Wednesday 11 September 2013

The basics of the concept of musharakah.

Musharakah is a word of Arabic origin which literally means sharing. In the context of business and trade it means a joint enterprise in which all the partners share the profit or loss of the joint venture. It is an ideal alternative for the interest based financing with far reaching effects on both production and distribution. In the modern capitalist economy, interest is the sole instrument indiscriminately used in financing of every type. Since Islam has prohibited interest, this instrument cannot be used for providing funds of any kind. Therefore, Musharakah can play a vital role in an economy based on Islamic priniciples.

Interest predetermines a fixed rate of return on a loan advanced by the financier irrespective of the profit earned or loss suffered by the debtor, while Musharakah does not envisage a fixed rate of return. Rather, the return in Musharakah is based on the actual profit earned by the joint venture. The financier in the interest based loan cannot suffer loss while the financier in Musharakah can suffer loss, if the joint venture fails to produce fruits.

Musharakah is the term frequently referred to in the context of Islamic modes of financing. The connotation of this term is rather limited than the term shirkah more commonly used in the Islamic jurisprudence. For the purpose of clarity in the basic concepts, it will be the pertinent at the outset to explain the meaning of each term, as distinguished from the other.

Shirkah means sharing and in the terminology of Islamic Fiqh, it has been divided into two kinds:
  1. Shirkat ul Milk: It means joint ownership of two or more persons in a particular property. This kind if Shirkah may come into existence in two different ways: Sometimes it comes into operation at the option of the parties. For example, if two or more persons purchase an equipment, it will be owned jointly by both of them and the relationship between them with regard to that property is called shirkat ul milk. Here this relationship has come into existence at their own option, as they themselves elected to purchase the equipment jointly.But there are cases where this kind of Shirkat comes to operate automatically without any action taken by parties.

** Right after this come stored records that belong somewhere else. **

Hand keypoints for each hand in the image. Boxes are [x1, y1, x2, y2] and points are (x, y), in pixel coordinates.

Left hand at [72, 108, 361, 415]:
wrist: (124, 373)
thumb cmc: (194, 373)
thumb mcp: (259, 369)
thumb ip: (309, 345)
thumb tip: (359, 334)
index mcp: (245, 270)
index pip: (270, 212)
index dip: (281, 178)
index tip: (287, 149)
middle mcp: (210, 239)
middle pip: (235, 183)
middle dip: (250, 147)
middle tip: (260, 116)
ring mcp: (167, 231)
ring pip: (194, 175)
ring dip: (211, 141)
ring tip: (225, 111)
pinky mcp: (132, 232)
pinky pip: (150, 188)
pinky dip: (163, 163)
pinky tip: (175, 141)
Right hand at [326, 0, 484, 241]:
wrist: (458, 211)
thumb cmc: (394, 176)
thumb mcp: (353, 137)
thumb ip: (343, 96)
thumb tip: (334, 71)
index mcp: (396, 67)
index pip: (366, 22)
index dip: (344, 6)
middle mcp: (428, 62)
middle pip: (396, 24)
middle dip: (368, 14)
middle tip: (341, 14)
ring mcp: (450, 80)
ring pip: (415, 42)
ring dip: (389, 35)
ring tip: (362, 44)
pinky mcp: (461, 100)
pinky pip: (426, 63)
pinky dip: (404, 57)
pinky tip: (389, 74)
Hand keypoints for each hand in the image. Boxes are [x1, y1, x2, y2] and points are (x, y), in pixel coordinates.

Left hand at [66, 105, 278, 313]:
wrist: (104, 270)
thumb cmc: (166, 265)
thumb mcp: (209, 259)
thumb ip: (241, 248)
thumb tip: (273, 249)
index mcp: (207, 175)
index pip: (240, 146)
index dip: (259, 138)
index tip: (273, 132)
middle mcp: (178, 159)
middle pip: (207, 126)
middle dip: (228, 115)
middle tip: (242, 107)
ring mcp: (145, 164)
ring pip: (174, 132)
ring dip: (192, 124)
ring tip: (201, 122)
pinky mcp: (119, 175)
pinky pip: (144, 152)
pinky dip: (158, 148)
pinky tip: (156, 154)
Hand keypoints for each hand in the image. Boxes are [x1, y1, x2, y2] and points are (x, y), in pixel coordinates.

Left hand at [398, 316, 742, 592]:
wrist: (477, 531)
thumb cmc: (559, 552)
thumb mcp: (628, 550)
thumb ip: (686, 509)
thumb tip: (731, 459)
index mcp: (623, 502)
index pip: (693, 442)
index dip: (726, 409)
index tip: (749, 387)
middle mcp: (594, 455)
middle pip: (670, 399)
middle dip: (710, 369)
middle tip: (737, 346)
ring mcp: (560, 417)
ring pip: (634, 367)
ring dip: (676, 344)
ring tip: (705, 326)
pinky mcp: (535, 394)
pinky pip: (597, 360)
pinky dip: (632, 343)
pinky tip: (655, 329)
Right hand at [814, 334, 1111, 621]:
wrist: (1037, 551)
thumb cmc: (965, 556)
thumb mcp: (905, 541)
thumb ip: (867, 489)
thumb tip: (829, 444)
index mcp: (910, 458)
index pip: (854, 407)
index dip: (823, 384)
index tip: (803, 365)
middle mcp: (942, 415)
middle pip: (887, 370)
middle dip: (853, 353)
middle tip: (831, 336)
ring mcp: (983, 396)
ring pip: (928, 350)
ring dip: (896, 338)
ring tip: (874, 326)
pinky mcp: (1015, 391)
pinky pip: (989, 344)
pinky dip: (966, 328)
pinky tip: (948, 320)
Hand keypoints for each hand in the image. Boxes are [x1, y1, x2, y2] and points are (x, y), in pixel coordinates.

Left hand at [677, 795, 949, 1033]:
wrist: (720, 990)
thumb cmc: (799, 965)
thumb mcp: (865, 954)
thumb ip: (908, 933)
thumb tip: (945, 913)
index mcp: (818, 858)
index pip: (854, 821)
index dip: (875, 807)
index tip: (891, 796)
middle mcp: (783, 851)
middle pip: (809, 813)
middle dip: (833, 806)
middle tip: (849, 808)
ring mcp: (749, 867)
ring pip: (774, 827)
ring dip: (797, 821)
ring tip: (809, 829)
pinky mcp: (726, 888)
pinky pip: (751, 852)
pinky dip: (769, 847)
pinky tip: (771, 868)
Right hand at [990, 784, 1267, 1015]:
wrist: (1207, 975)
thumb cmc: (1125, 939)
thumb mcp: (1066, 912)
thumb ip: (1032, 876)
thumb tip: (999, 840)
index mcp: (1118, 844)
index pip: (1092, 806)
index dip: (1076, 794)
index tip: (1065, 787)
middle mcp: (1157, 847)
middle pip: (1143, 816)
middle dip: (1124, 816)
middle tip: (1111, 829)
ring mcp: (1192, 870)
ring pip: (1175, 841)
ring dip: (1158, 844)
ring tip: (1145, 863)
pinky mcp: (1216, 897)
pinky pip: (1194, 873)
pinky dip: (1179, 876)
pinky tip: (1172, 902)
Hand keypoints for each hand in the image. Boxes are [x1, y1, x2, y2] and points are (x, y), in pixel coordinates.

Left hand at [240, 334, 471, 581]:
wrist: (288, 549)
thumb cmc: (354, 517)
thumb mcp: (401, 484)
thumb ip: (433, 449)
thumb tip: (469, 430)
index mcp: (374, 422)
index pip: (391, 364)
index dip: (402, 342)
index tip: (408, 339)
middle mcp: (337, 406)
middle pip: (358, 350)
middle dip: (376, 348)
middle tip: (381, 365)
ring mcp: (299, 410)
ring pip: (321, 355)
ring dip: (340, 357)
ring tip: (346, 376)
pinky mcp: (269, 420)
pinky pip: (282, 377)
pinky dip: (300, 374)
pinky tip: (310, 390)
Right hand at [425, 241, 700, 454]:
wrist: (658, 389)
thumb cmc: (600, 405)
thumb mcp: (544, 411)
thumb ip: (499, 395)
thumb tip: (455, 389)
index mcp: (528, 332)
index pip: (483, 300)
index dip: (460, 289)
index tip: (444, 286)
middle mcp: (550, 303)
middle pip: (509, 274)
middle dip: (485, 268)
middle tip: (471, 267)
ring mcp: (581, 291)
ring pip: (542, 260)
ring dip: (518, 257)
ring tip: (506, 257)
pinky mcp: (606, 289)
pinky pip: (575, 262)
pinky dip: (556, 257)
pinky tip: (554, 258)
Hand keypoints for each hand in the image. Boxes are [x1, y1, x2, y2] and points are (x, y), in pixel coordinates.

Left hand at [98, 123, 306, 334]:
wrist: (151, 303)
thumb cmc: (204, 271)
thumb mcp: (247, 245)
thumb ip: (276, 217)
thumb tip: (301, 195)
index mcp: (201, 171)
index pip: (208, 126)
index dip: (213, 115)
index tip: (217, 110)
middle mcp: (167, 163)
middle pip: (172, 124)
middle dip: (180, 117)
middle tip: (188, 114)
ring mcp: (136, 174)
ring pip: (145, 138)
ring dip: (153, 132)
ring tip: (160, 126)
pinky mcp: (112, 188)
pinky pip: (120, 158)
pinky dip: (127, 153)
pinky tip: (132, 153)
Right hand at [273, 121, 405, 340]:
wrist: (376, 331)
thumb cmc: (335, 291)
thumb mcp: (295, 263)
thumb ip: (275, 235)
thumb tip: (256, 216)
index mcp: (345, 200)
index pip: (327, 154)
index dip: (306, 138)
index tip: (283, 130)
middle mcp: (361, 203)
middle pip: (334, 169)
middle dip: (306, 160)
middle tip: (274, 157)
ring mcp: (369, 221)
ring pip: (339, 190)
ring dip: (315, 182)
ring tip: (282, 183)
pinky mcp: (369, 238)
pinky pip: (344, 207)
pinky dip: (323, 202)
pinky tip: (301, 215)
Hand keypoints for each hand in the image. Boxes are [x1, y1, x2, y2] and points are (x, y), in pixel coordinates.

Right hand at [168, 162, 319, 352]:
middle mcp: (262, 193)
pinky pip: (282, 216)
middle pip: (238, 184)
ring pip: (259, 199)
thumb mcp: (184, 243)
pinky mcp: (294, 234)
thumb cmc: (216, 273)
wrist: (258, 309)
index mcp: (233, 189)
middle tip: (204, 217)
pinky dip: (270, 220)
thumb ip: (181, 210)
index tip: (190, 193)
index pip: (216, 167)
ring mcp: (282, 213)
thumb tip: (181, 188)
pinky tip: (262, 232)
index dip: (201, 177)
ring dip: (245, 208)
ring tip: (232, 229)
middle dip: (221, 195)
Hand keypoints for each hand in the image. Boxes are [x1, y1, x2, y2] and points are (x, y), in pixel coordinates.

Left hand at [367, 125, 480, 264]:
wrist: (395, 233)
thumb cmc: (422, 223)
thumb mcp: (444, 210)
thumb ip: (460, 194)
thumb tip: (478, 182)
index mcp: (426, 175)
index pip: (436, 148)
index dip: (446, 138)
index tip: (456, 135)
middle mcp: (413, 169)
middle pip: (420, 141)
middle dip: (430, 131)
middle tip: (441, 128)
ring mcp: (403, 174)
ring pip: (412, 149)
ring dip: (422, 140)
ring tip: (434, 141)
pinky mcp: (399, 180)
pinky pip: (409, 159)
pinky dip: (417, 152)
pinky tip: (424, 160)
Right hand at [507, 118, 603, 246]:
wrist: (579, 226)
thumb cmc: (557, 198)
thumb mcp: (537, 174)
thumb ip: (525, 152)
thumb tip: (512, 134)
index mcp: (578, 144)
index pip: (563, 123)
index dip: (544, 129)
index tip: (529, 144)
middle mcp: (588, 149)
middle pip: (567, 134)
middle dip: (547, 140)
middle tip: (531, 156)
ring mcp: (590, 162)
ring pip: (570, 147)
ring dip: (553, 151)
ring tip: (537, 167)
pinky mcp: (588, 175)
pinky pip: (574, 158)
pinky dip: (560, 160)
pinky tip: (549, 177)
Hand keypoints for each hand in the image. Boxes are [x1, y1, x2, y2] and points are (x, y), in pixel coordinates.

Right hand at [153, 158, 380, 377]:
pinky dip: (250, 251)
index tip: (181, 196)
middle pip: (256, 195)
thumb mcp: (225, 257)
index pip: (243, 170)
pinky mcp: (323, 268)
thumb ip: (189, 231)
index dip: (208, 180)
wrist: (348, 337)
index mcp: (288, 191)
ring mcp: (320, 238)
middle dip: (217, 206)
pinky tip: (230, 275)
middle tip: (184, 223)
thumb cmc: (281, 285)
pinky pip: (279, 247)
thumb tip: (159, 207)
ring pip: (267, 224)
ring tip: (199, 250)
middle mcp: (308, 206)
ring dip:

For example, after the death of a person all his heirs inherit his property which comes into their joint ownership as an automatic consequence of the death of that person.
  2. Shirkat ul Aqd: This is the second type of Shirkat which means a partnership effected by mutual contract. For the purpose of brevity it may also be translated as joint commercial enterprise. It is further divided into three kinds:I) Shirkatul amal: where all the partners jointly undertake to render some services for their customers, and the fee charged from them is distributed among them according to an agreed ratio. For example, if two persons agree to undertake tailoring services for their customers on the condition that the wages earned will go to a joint pool which shall be distributed between them irrespective of the size of the work each partner has actually done, this partnership will be a shirkat ul amal.
    ii) Shirkat ul amwal: where all the partners invest some capital into a commercial enterprise.
    Iii) Shirkatul wujooh: Here the partners have no investment at all. All they do is that they purchase the commodities on a deferred price and sell them at spot. The profit so earned is distributed between them at an agreed ratio.